The proposal, dubbed the Corporations Amendment (Digital Assets Framework) Bill 2025, is intended to ‘unlock innovation and safeguard investment’, according to MP and Treasurer Dr. Jim Chalmers.
The Bill introduces definitions for two types of companies, both of which now must hold an AFSL to operate:
- ‘Digital asset platform’ – a facility under which an operator possesses digital tokens on behalf of clients, whether as trustee, bailee, or under contractual arrangements that require the operator to follow client instructions
- ‘Tokenized custody platform’ – a facility under which an operator identifies an underlying asset (other than money), creates a single digital token representing the right to redeem or direct its delivery, and holds the underlying asset on behalf of the token holder.
Companies required to have an AFSL are under a host of obligations, including:
- A requirement to act efficiently, honestly, and fairly;
- They must not engage in misleading and deceptive conduct, nor offer unfair contract terms
- Must inform customers as to the manner in which their assets are held
- Have avenues of dispute resolution and compensation
The licensing requirements are undoubtedly the biggest change introduced by the Bill. However, in its current form, the Bill provides for several exemptions. Platforms holding less than AUD5,000 (USD3276~) per customer and processing less than AUD10 million (USD6.5 million~) worth of transactions per year do not require an AFSL.

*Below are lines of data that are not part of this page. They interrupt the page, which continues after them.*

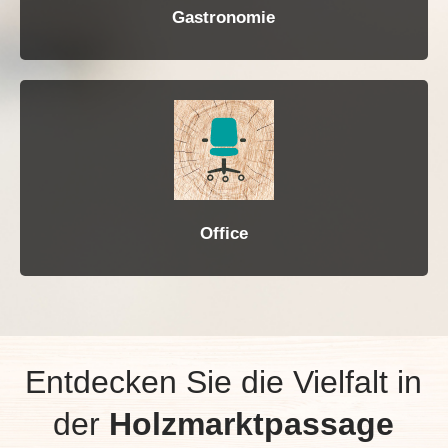
Gastronomie
Office
Entdecken Sie die Vielfalt in
der
Holzmarktpassage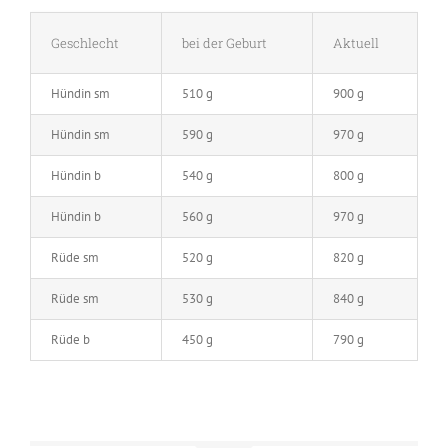
Geschlecht
bei der Geburt
Aktuell
Hündin sm
510 g
900 g
Hündin sm
590 g
970 g
Hündin b
540 g
800 g
Hündin b
560 g
970 g
Rüde sm
520 g
820 g
Rüde sm
530 g
840 g
Rüde b
450 g
790 g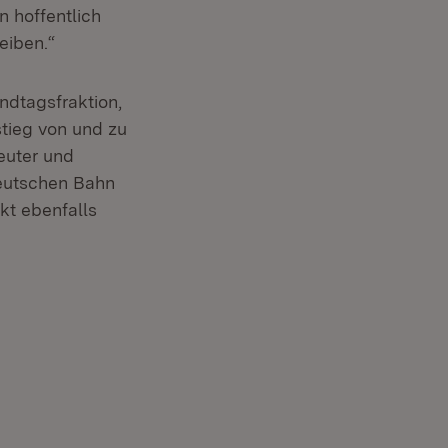
 hoffentlich
eiben.“
dtagsfraktion,
stieg von und zu
euter und
Deutschen Bahn
kt ebenfalls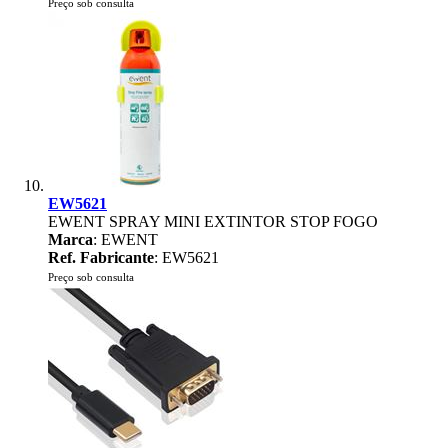
Preço sob consulta
EW5621
EWENT SPRAY MINI EXTINTOR STOP FOGO
Marca
: EWENT
Ref. Fabricante
: EW5621
Preço sob consulta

Additionally, companies offering non-custodial staking do not require an AFSL. This is defined in opposition to ‘custodial staking arrangements,’ which are: “a custodial staking arrangement, for a digital asset platform or a tokenized custody platform, is an arrangement that is entered into by both the operator of the platform and a beneficiary under the platform (whether directly or through a nominee), and is entered into through the facility that constitutes the platform.”
In announcing the Bill, Treasurer Dr. Chalmers MP quoted figures from the Digital Finance Cooperative Research Centre claiming that Australia could capture up to $24 billion a year in productivity gains and cost savings if it can unlock digital finance innovation.
If passed into law, firms will have an 18-month transition period to get compliant with the rules.